All participants with FND (and their families) took part a biopsychosocial assessment with the mind-body team. The assessment involves a semi-structured interview with the child and family documenting the following: the child’s developmental history; history of the presenting symptoms (including comorbid nonspecific symptoms, quality of sleep, functional syndromes, and mental health concerns); school attendance/loss; quality of sleep; medications used by the child; and child’s level of functional disability (on the Global Assessment of Functioning [GAF] scale) (see Table 1). The mental state assessment begun during the structured interview was continued into the admission process, yielding comorbid mental health diagnoses for a subset of patients.
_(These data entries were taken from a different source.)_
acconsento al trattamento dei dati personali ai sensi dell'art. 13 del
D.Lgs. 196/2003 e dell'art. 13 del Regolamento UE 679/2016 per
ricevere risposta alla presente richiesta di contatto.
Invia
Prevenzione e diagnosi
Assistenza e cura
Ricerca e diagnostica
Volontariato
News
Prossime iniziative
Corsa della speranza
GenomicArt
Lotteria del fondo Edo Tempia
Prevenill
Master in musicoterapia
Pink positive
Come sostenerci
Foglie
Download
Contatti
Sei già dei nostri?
Resting-state heart rate (HR) and respiratory rate (RR) were also documented. For cohort 1 these rates were measured during a laboratory-based assessment (21), and for cohort 2, as part of the medical admission process. For children who complained of dizziness as part of their clinical presentation, a formal standing test was completed to rule in or rule out the diagnosis of comorbid postural orthostatic tachycardia syndrome (POTS) (22). A diagnosis of POTS—a manifestation of autonomic system dysregulation—was given if HR on ten minutes of standing from the supine position increased ≥40 beats per minute (with a blood pressure that remained stable). Because unhealthy eating patterns and issues with weight had been noted in the first cohort, weight centiles were collected in the second cohort.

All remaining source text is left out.